Estos animales no eran desconocidos en los reinos mortales, pero para Gwydion, de pie en el centro del patio de armas, todos ellos eran gloriosamente nuevos.

En su época de soldado, Gwydion había escuchado relatos sobre dragones y esfinges. Eran criaturas que estaban presentes en las historias de los mercenarios borrachos y de los guerreros curtidos, de los hombres y mujeres que habían viajado más allá de los confines civilizados de ciudades como Suzail. Algunos de estos relatos eran verdaderos. Otros se quedaban en la más pura fantasía; eran cuentos en los que la mera visión de las huellas de una mantícora se adornaba hasta convertirla en una lucha sangrienta a muerte contra tres de los animales con cola de escorpión.

Las historias de ese tipo habían llevado a Gwydion a dejar su vida en el ejército de Cormyr, atrayéndolo al inverosímil papel de mercenario. Y a pesar de que había vencido a no pocos animales exóticos, nunca había conocido criaturas tan singulares y maravillosas como las que ahora se mostraban reunidas a su vista. Cuando vio a un fénix elevarse por encima del palacio y desplegar sus poderosas alas, la sombra comprobó que ni las historias de los bardos ni su imaginación habían hecho justicia a las criaturas encantadas. Incluso después de todo el dolor, de toda la sangre derramada, la mera visión de estas maravillas era prueba suficiente para recordarle que la terrible ciudad de Cyric era sólo una pequeña parte de un universo inconmensurable y a menudo glorioso.

Ninguno de los que se encontraban en el patio de armas compartía la admiración de la sombra con respecto al entorno.

—¡Fuera, marchaos a dar la lata a otro, maldita sea! —gritó Gond.
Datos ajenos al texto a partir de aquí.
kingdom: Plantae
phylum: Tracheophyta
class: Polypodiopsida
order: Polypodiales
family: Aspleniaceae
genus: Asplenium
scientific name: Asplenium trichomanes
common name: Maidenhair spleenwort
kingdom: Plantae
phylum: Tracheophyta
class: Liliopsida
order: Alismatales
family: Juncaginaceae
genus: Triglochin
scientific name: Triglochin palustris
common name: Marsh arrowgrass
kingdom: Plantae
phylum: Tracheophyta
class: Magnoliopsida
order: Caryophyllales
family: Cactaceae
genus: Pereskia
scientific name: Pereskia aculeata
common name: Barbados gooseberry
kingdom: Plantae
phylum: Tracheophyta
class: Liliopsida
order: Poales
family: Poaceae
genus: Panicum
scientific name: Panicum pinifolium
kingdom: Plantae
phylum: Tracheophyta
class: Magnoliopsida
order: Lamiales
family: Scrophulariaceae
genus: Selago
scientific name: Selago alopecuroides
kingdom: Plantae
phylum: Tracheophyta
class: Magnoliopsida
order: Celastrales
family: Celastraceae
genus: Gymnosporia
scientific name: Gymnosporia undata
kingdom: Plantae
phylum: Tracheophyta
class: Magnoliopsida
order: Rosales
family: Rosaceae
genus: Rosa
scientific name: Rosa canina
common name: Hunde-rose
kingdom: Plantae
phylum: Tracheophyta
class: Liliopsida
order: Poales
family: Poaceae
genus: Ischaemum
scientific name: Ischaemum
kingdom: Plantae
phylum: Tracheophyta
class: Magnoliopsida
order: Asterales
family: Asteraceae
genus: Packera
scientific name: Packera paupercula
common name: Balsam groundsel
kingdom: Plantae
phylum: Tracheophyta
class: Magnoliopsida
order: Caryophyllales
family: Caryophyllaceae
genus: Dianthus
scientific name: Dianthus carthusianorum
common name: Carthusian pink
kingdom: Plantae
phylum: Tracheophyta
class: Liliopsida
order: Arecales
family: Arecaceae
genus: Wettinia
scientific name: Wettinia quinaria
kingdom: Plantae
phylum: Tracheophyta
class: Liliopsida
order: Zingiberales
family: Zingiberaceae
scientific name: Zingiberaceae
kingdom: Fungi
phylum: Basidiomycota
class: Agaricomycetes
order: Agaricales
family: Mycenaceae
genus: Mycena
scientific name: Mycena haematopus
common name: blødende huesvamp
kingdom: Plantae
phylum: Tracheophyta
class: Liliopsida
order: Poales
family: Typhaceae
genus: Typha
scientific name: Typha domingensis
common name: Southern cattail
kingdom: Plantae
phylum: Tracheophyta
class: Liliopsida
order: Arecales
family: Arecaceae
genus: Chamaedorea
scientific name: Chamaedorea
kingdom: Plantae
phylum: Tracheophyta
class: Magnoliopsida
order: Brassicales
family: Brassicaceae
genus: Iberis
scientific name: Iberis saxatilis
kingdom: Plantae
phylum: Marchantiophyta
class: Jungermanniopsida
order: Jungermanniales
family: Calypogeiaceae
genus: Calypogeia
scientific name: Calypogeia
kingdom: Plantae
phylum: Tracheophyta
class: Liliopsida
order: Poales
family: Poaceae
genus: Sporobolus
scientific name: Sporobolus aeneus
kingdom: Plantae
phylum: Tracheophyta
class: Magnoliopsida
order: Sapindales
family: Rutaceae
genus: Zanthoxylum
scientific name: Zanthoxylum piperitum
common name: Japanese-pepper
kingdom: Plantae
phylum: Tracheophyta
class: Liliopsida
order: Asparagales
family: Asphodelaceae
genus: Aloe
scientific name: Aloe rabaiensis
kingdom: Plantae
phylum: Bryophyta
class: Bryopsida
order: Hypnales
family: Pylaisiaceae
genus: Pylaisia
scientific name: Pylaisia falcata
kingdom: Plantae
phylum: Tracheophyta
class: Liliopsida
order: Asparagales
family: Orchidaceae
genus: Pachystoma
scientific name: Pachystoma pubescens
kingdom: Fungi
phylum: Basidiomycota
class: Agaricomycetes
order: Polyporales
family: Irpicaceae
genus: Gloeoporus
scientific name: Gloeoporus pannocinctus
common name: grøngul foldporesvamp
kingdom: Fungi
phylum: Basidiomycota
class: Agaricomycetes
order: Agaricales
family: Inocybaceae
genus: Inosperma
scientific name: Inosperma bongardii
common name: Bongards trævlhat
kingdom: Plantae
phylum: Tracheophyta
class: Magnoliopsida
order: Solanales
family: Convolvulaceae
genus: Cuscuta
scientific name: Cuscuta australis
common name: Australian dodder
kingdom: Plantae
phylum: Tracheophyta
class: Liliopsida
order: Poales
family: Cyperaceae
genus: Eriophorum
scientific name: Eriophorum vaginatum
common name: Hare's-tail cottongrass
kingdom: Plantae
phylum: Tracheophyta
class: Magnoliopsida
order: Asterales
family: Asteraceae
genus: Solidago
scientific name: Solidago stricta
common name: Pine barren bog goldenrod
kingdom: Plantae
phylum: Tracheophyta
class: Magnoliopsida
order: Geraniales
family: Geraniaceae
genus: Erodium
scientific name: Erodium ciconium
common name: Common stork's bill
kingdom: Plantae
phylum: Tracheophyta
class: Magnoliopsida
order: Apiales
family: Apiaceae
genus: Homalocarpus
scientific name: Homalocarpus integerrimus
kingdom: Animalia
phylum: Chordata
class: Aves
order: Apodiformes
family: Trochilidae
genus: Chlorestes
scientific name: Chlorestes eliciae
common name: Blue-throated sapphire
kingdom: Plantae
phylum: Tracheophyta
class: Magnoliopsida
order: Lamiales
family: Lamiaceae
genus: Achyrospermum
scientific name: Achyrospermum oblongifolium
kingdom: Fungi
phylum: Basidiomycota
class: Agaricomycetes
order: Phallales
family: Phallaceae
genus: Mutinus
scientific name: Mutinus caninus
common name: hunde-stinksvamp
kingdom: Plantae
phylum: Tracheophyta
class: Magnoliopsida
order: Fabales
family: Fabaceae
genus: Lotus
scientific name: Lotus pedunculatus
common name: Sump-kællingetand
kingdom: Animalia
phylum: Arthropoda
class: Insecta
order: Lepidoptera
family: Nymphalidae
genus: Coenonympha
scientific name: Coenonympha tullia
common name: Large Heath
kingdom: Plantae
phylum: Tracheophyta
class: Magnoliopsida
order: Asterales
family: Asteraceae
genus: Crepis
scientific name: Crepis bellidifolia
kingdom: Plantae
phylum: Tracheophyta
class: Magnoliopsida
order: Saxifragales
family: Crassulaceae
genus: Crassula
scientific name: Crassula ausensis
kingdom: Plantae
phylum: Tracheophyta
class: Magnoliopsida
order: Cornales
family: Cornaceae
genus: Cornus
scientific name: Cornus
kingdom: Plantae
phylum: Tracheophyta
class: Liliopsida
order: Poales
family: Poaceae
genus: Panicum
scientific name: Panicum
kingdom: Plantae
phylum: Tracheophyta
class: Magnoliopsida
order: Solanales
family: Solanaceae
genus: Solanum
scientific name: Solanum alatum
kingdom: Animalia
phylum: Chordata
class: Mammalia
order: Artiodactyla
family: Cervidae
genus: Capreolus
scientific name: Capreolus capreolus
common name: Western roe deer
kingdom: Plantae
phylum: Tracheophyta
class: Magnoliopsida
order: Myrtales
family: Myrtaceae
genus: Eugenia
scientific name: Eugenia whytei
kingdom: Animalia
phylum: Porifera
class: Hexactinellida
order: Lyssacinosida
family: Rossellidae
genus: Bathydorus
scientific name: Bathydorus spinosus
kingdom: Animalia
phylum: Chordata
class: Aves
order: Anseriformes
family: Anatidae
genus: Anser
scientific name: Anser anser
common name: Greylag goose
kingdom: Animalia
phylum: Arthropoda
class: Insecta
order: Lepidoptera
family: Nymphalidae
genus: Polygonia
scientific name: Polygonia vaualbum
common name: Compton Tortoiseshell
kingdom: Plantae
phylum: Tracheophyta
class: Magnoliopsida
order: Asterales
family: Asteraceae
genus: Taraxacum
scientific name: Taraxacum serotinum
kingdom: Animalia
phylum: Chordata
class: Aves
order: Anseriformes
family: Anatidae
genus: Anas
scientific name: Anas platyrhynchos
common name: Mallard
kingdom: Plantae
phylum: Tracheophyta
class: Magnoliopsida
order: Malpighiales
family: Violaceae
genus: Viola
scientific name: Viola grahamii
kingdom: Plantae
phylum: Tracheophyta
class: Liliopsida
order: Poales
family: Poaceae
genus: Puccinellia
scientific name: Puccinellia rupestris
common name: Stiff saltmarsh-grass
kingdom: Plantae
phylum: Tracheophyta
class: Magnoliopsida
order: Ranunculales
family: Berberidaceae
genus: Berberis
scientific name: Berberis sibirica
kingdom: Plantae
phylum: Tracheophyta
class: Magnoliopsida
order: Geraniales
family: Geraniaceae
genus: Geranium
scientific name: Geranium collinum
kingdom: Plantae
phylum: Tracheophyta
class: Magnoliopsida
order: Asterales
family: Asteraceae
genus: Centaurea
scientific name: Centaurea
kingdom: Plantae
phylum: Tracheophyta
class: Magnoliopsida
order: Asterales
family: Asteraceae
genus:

El dios de los Oficios blandió una llave de tuercas grasienta sobre la cabeza, pero los duendes que allí se arremolinaban evitaron fácilmente los torpes golpes. Tan pronto como el Hacedor de Maravillas volvió a su trabajo sobre la armadura de Gwydion, se le echaron encima de nuevo. Los duendes le tiraron del pelo a Gond y se amontonaron sobre los gólems autómatas que lo ayudaban, formando cadenas de margaritas alrededor de sus cabezotas. Danzaban en círculo alrededor de las otras ocho sombras que Cyric había encerrado en armaduras inquisitoriales.

—Porque estoy a punto de terminar algo bien hecho —farfulló para sus adentros el barbado dios de pelos como púas—, que si no ya os tendría yo a raya con una pala matamoscas.

Un duende aterrizó justo sobre la calva de Gond, burlándose en silencio del fornido dios. Gwydion no pudo por menos que echarse a reír cuando el diminuto espíritu arrugó el dulce rostro frunciendo el entrecejo y curvó las alitas transparentes en una imitación realmente buena del gesto y de los anchos hombros del Hacedor de Maravillas.